虚弱生産士は今日も死ぬ ―小さな望みは世界を救いました―

山田 武

大森林 その17



 アニワス

「──以上が、事の顛末です。聖獣様にお目通りはしませんでしたが、おそらく事態は終息していくと思われます」

 獣人国へ帰還し、情報を報告する。
 残念なことに風兎について情報を知ることはできなかったものの、森獣のデータはある程度収集できたのでよしとした。

「おう、ご苦労だったな」
「侵略者か……厄介なことだ」

「侵略者が結界内に侵入していたことに関して、疑問が残っています。お二方、そちらに関して調べてはいただけませんか?」

「ああ、こちらでやっておこう。聖獣様の西域へ侵入する手管を持っているというのであれば、これまでは安全だと思われていた聖域や秘境にも侵略者が現れるかもしれん。すぐにこの情報を調べる必要があるな」

 情報とは、あくまで侵略者のことだ。
 俺の調べてすべての情報を提供するとなれば、侵略者の能力を手に入れた俺そのもののことまで言わなければならないからな。

「そして、『超越者』と【帝王】たちで一度話し合う必要がある……『生者』、お前もその会談に参加するか?」

「いえ、遠慮しておきましょう。私は公式的な『超越者』ではありませんし、王や皇帝のような立場ではありませんので」

「……『超越者』であるのだから、条件は満たしているだろう」
「そうそう、細かいことなんてどうでもいいから参加しろよ」

「……やはり遠慮しておきます。そのような場に休人……いえ、星渡りの民は必要ないでしょうし。この世界のことはこの世界の民が決めることです」

 面倒臭いったらありゃしない。
 そこに行って生まれるものなど、新たな確執と面倒事しかないだろう。

 ただでさえ、数人の王と皇帝と関係を築いてしまっている……今さらなんだよな。

「──ともかくです。今回私は、報酬を目当てに調査を代行した代理人です。報告を済ませた時点で一時的に関係性は断たれました。報酬を受け取り、すみやかにこの場から立ち去ることが適切な行動かと」

「望むのであれば、より多くの財を与えることもできるが?」

「…………いえ、遠慮しておきます。それよりも宝物庫の閲覧許可を頂きたい」

「少し間が開いたな。よし、俺の権限でそれはくれてやる。いいよな?」

 そう【獣王】が『覇獸』はうぐぐと唸りながらも渋々許可をくれた。

 もう少し粘りたかったんだろうが、ここで話が止まってしまったからそんな風に声を出しているんだろうな。
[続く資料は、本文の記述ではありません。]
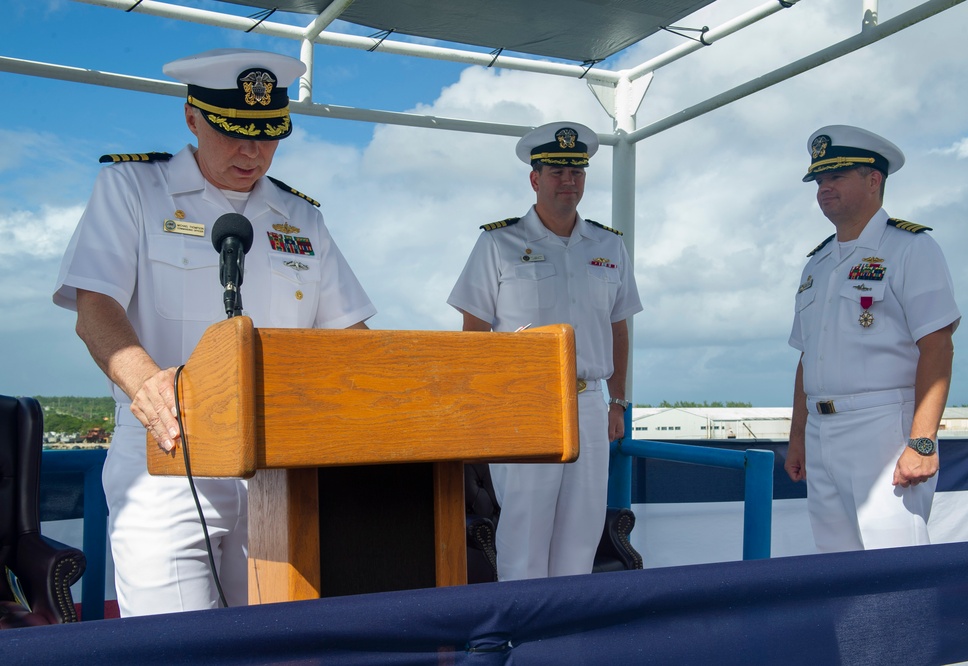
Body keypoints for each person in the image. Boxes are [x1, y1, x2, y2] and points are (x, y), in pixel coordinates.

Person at [52, 49, 376, 616]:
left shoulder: (302, 218)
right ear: (192, 117)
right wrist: (149, 384)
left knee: (274, 640)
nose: (252, 152)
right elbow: (95, 307)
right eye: (234, 132)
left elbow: (352, 334)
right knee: (175, 643)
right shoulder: (133, 187)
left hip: (278, 463)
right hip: (168, 451)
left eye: (268, 135)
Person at [448, 121, 642, 580]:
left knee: (583, 530)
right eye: (556, 171)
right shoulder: (499, 242)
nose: (567, 181)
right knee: (524, 531)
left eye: (576, 172)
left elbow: (618, 328)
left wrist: (618, 402)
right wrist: (482, 409)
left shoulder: (609, 245)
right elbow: (473, 332)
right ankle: (522, 636)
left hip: (590, 403)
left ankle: (567, 639)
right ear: (535, 179)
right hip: (523, 404)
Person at [785, 125, 959, 552]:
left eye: (837, 177)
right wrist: (798, 437)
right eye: (820, 181)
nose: (825, 188)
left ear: (874, 180)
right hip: (822, 433)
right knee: (838, 567)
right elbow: (808, 359)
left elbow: (937, 345)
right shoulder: (818, 264)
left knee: (894, 564)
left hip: (882, 427)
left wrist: (922, 441)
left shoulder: (910, 248)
「──これでいい。連座した許可証ではあるが、今回限りのモノだと思え」

「ありがとうございます。使用に関しても一部許可まで頂けたのですね」

「それだけのことを、成し得ている……ただそれだけだ」
「まあ、お疲れ様ってことだ。何を隠しているかは知らないが、好きに楽しんで来い。やらかしたら弁償だけどな」

「あははは、肝に銘じておきましょう」

 こうして俺は、獣人国が保有する魔道具や武具を解析する許可を得たのだった。